The demand of minimization and feasibility of integration for future electronic devices makes two-dimensional (2D) materials remarkable in promising technological applications, whereas due to the breaking of translational symmetry, the 2D materials display distinct properties than the corresponding bulk materials thus they are fundamentally interesting. For instance, the development of single atomic-layer graphene discovered in 2004 opens an avenue for exploring 2D materials, which provide multiple of potential applications including electronics, spintronics, batteries and catalysts. 2D materials exhibit multiple electronic properties owing to different band gaps and electron behaviors. Moreover, from the chemical point of view, atoms in 2D materials are always exposed to outside which lead to high coefficient of atomic utilization. Therefore, chemical modification and charge transfer of 2D materials become much easier than those of bulk materials. Last but not least, the maturity of preparation methods (such as MBE and CVD growth) and development of analytic technique provide broad platform for synthesizing and modifying more 2D functional materials.

To date, many 2D materials have been synthesized and even more have been predicted, mostly based on analogous structure and chemical composition to existing 3D layered systems. On the other hand, accelerated discovery and exploration of novel materials is crucial for the global competitiveness in the 21st century. Early in 2011, the US federal government has launched the Materials Genome Initiative, aiming at developing and exploring materials design strategically based on theoretical calculations using the well developed density functional theory methods, to go beyond the conventional way of materials discovery based on try-and-error or empirical knowledge.

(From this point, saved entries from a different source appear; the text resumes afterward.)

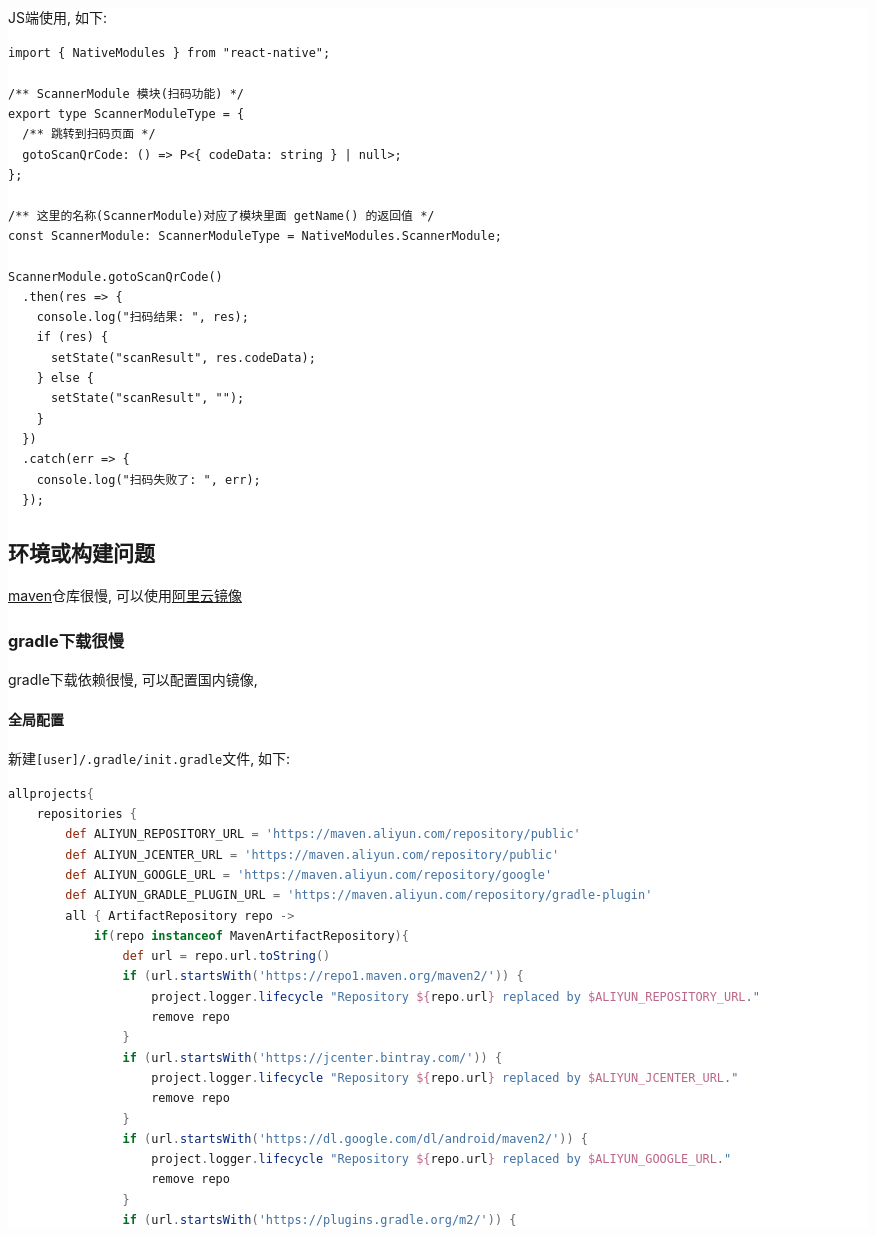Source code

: JS端使用, 如下: 

```tsx
import { NativeModules } from "react-native";

/** ScannerModule 模块(扫码功能) */
export type ScannerModuleType = {
  /** 跳转到扫码页面 */
  gotoScanQrCode: () => P<{ codeData: string } | null>;
};

/** 这里的名称(ScannerModule)对应了模块里面 getName() 的返回值 */
const ScannerModule: ScannerModuleType = NativeModules.ScannerModule;

ScannerModule.gotoScanQrCode()
  .then(res => {
    console.log("扫码结果: ", res);
    if (res) {
      setState("scanResult", res.codeData);
    } else {
      setState("scanResult", "");
    }
  })
  .catch(err => {
    console.log("扫码失败了: ", err);
  });
```

## 环境或构建问题

[maven](https://mvnrepository.com/)仓库很慢, 可以使用[阿里云镜像](https://developer.aliyun.com/mvn/guide)

### gradle下载很慢

gradle下载依赖很慢, 可以配置国内镜像, 

#### 全局配置

新建`[user]/.gradle/init.gradle`文件, 如下:

```groovy
allprojects{
    repositories {
        def ALIYUN_REPOSITORY_URL = 'https://maven.aliyun.com/repository/public'
        def ALIYUN_JCENTER_URL = 'https://maven.aliyun.com/repository/public'
        def ALIYUN_GOOGLE_URL = 'https://maven.aliyun.com/repository/google'
        def ALIYUN_GRADLE_PLUGIN_URL = 'https://maven.aliyun.com/repository/gradle-plugin'
        all { ArtifactRepository repo ->
            if(repo instanceof MavenArtifactRepository){
                def url = repo.url.toString()
                if (url.startsWith('https://repo1.maven.org/maven2/')) {
                    project.logger.lifecycle "Repository ${repo.url} replaced by $ALIYUN_REPOSITORY_URL."
                    remove repo
                }
                if (url.startsWith('https://jcenter.bintray.com/')) {
                    project.logger.lifecycle "Repository ${repo.url} replaced by $ALIYUN_JCENTER_URL."
                    remove repo
                }
                if (url.startsWith('https://dl.google.com/dl/android/maven2/')) {
                    project.logger.lifecycle "Repository ${repo.url} replaced by $ALIYUN_GOOGLE_URL."
                    remove repo
                }
                if (url.startsWith('https://plugins.gradle.org/m2/')) {
```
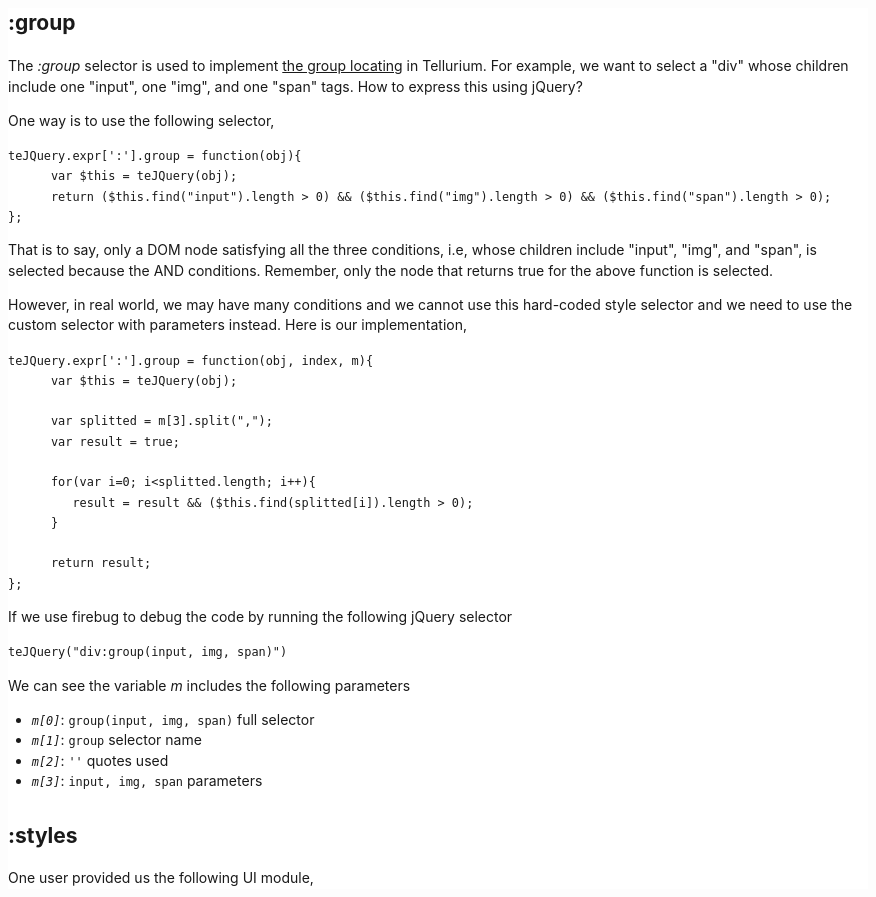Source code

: ## :group ##

The _:group_ selector is used to implement [the group locating](http://code.google.com/p/aost/wiki/UserGuide#Group_Locating) in Tellurium. For example, we want to select a "div" whose children include one "input", one "img", and one "span" tags. How to express this using jQuery?

One way is to use the following selector,

```
teJQuery.expr[':'].group = function(obj){
      var $this = teJQuery(obj);
      return ($this.find("input").length > 0) && ($this.find("img").length > 0) && ($this.find("span").length > 0);
};
```

That is to say, only a DOM node satisfying all the three conditions, i.e, whose children include "input", "img", and "span", is selected because the AND conditions. Remember, only the node that returns true for the above function is selected.

However, in real world, we may have many conditions and we cannot use this hard-coded style selector and we need to use the custom selector with parameters instead. Here is our implementation,

```
teJQuery.expr[':'].group = function(obj, index, m){
      var $this = teJQuery(obj);

      var splitted = m[3].split(",");
      var result = true;

      for(var i=0; i<splitted.length; i++){
         result = result && ($this.find(splitted[i]).length > 0);
      }

      return result;
};
```

If we use firebug to debug the code by running the following jQuery selector

```
teJQuery("div:group(input, img, span)")
```

We can see the variable _m_ includes the following parameters

  * _`m[0]`_: `group(input, img, span)` full selector
  * _`m[1]`_: `group` selector name
  * _`m[2]`_: `''` quotes used
  * _`m[3]`_: `input, img, span` parameters


## :styles ##

One user provided us the following UI module,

Starting from the 2D materials database (https://materialsweb.org/twodmaterials), we have performed high-throuput (HTP) calculations for 2D materials. We have classified 746 systems of 2D materials on electronic properties. Among them, four topological insulators have been verified. The HTP screening is carried out based on the automated construction of maximally localized Wannier functions followed by explicit calculations of the surface states, where the Wannier centers are evaluated as a further verification of the nontriviality. Further studies especially on magnetic 2D materials will be continued.